The larger problem is that there is no system of debt restructuring for countries that get into deep economic distress. At home, we have Chapter 11 of the bankruptcy code. If a corporation can no longer pay its debts, a bankruptcy judge sorts out its assets, decides who gets repaid first, and settles debts at so many cents on the dollar. The corporation can then survive with a fresh start.

Investors who put their money into corporate stocks and bonds do so as consenting adults, knowing that they may reap rewards but that they also might not get all of their money back. Bankruptcy has been viewed as a rational way of settling unpayable debts, ever since it was invented 1706 by ministers to Queen Anne.

But there is no Chapter 11 for countries. Indebted nations that can't repay creditors find themselves at the tender mercy of ad hoc schemes led by political leaders who usually side with bankers.
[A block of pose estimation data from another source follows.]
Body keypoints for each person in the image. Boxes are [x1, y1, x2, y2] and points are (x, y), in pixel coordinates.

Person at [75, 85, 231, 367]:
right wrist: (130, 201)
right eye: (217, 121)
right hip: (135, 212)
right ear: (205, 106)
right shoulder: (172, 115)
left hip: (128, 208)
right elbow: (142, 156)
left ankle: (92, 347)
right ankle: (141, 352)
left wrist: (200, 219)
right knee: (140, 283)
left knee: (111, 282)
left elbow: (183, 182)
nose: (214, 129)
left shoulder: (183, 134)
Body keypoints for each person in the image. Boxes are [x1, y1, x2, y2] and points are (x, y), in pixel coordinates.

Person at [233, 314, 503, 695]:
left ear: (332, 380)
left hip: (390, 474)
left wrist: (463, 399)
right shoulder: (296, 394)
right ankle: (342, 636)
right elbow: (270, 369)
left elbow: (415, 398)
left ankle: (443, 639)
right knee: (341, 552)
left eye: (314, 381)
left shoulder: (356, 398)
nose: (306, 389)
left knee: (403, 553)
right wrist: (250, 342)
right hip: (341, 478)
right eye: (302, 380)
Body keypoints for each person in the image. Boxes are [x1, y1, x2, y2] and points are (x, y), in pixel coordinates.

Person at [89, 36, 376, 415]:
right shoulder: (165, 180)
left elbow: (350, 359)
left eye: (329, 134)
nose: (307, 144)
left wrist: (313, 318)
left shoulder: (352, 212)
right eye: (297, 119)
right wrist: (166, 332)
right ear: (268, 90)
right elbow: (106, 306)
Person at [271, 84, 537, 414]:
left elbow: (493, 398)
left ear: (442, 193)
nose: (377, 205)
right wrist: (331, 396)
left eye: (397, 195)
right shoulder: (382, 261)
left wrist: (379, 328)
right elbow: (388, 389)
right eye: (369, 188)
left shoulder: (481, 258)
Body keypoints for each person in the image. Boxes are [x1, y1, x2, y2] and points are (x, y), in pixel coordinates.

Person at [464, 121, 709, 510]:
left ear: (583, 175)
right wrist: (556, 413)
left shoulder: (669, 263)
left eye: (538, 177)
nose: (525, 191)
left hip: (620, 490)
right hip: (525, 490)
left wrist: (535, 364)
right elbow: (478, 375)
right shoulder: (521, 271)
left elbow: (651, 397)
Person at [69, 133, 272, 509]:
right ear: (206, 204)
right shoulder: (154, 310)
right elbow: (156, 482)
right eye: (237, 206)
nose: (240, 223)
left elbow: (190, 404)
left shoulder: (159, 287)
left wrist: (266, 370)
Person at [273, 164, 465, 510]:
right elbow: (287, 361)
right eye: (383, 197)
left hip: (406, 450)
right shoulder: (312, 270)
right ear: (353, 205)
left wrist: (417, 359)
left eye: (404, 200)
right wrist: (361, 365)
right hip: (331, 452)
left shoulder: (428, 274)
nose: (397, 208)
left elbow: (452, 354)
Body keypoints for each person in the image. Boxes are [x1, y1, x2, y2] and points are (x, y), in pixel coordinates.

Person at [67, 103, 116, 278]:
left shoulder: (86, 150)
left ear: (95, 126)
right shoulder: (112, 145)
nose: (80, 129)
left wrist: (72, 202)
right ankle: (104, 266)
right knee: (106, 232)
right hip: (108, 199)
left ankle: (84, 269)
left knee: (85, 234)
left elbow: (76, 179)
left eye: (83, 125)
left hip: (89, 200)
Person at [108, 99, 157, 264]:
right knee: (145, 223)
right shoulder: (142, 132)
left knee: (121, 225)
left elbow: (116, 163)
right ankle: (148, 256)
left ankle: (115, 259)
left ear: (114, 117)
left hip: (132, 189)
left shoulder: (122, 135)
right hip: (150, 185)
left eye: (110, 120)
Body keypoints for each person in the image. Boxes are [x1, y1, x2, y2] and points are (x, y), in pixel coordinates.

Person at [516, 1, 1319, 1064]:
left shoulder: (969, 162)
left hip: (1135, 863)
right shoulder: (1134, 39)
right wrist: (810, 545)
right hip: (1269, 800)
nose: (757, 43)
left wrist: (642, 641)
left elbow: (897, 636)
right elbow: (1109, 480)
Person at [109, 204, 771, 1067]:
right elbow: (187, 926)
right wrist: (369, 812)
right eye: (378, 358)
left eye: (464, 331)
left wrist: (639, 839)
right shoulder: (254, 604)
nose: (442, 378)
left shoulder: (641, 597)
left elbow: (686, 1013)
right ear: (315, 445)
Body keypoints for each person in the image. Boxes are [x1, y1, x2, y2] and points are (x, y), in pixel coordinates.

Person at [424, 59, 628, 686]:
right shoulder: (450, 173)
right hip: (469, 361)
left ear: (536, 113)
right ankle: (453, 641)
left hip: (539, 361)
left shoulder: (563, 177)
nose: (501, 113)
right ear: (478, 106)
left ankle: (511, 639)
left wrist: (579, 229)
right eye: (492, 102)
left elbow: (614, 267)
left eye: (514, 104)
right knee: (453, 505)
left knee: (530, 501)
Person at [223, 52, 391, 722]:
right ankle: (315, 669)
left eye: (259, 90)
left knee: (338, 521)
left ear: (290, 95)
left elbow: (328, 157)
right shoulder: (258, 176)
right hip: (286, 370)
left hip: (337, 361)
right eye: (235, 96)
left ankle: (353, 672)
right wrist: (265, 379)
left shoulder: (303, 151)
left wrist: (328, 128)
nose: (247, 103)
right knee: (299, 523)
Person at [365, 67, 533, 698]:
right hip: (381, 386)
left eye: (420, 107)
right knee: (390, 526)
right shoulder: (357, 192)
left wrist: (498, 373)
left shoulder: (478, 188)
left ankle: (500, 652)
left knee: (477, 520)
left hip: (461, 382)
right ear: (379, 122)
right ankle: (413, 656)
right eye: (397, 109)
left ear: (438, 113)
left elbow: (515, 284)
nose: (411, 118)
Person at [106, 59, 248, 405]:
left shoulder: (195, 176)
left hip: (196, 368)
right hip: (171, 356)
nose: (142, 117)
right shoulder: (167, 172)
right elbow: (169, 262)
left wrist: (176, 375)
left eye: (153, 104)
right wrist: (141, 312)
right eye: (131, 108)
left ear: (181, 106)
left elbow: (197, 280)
The deal that was forced on the Greeks in 2010 is one of the worst ever.

So the world waits to see who will blink first -- the puritanical Germans who are leading the austerity crusade or the upstart Greeks.

In coming days, there will be great political and financial pressure to paper over this crisis with some kind of gesture that would allow the Germans and the ECB to claim that the old deal is being honored, and the Greek leaders to go back to Athens claiming that they negotiated at least token relief.

In a way, this would be the worst outcome of all. The austerity bargain is destroying the Greek economy in order to save it. The Greek people have had enough and they've elected a radical government to say so. In this case, the radicals are the bearers of common sense. The austerity deal doesn't need adjusting. It needs to be blown up.